Task description ->
Reproduce the listing below exactly, minus its pictures.
[Data section Boundary: Start]
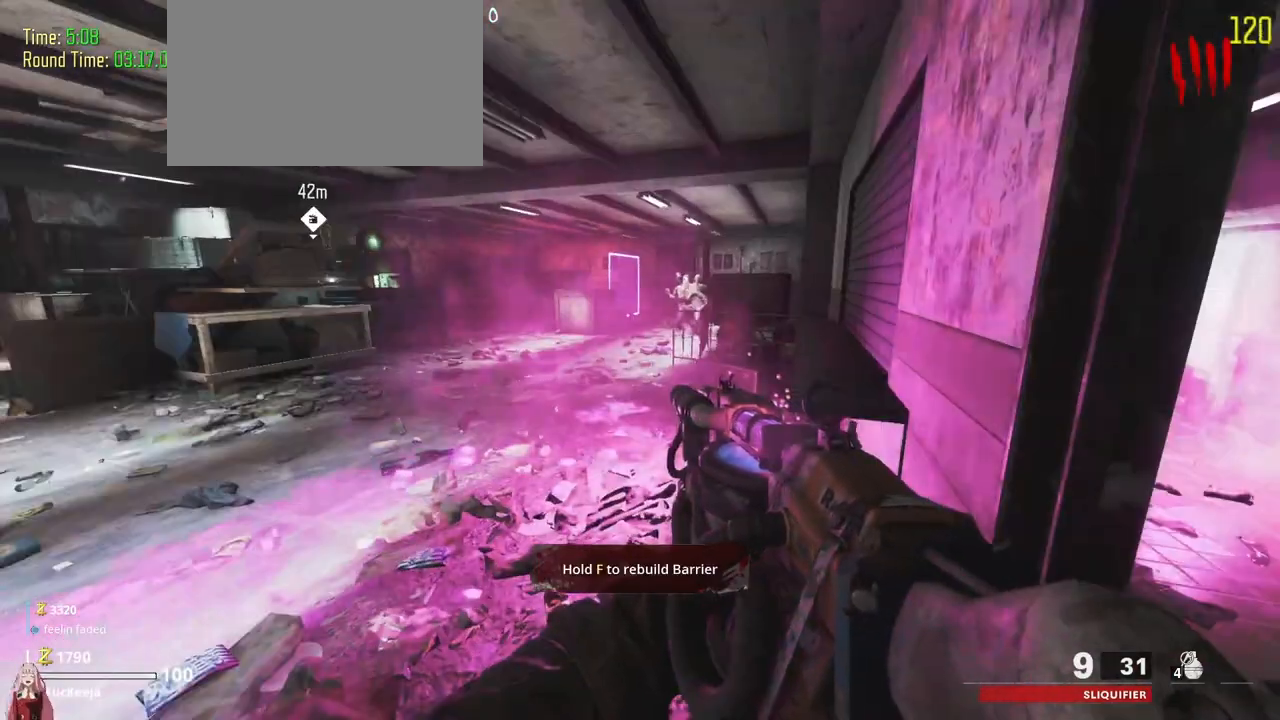
Gameplay with keyboard and mouse; each line is a JSON object with the keys held at the frame after it. "events" lists presses ("down") and releases ("up") of "1", "2", "3", "4", "5", "a", "alt", "c", "caps_lock", "ctrl", "d", "e", "f", "g", "q", "r", "s", "shift", "t", "tab", "v", "w", "x" and "z" between this image and that frame as [ms after this image, input, new state], when the widget could be followed in between. No other keys are recorded. Mouse buttons are not recorded. Not read: mouse_move.
{"keys": [], "events": [[167, "a", "down"], [200, "w", "down"], [267, "shift", "down"], [433, "shift", "up"], [433, "w", "up"], [500, "a", "up"]]}
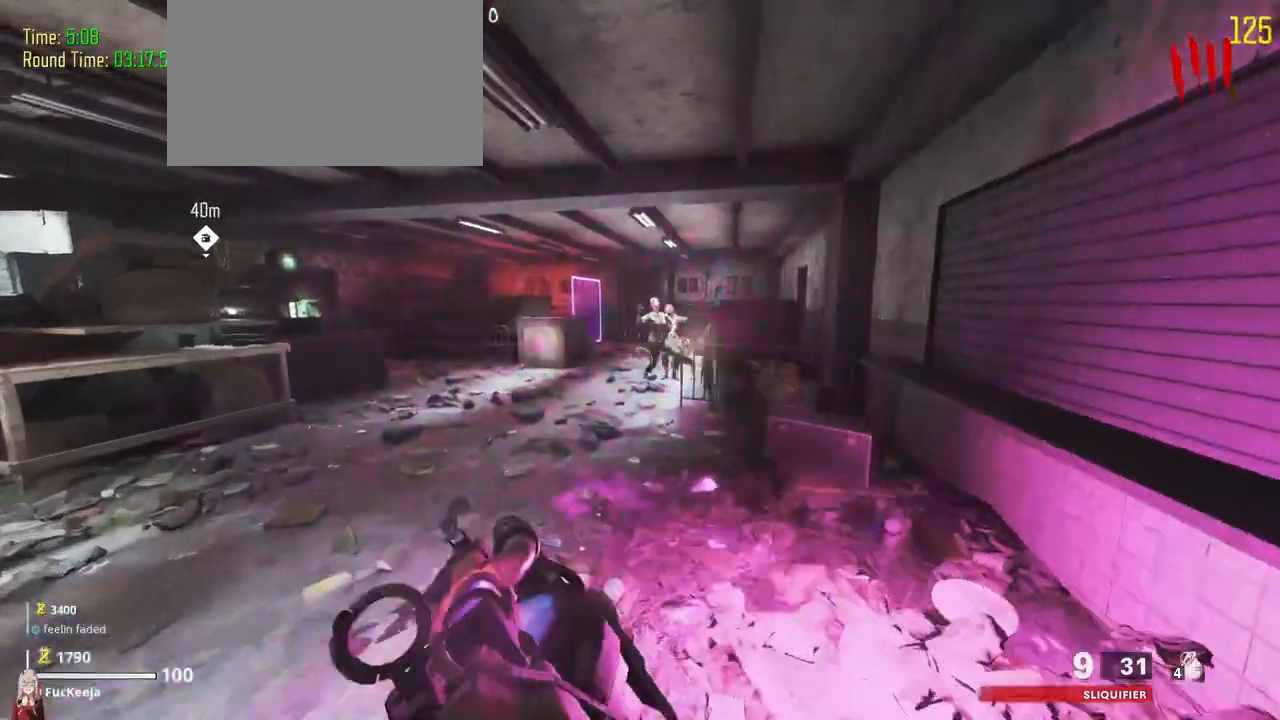
{"keys": [], "events": []}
[Data section Boundary: End]
Expected output ->
Gameplay with keyboard and mouse; each line is a JSON object with the keys held at the frame after it. "events" lists presses ("down") and releases ("up") of "1", "2", "3", "4", "5", "a", "alt", "c", "caps_lock", "ctrl", "d", "e", "f", "g", "q", "r", "s", "shift", "t", "tab", "v", "w", "x" and "z" between this image and that frame as [ms after this image, input, new state], when the widget could be followed in between. No other keys are recorded. Mouse buttons are not recorded. Not read: mouse_move.
{"keys": [], "events": [[167, "a", "down"], [200, "w", "down"], [267, "shift", "down"], [433, "shift", "up"], [433, "w", "up"], [500, "a", "up"]]}
{"keys": [], "events": []}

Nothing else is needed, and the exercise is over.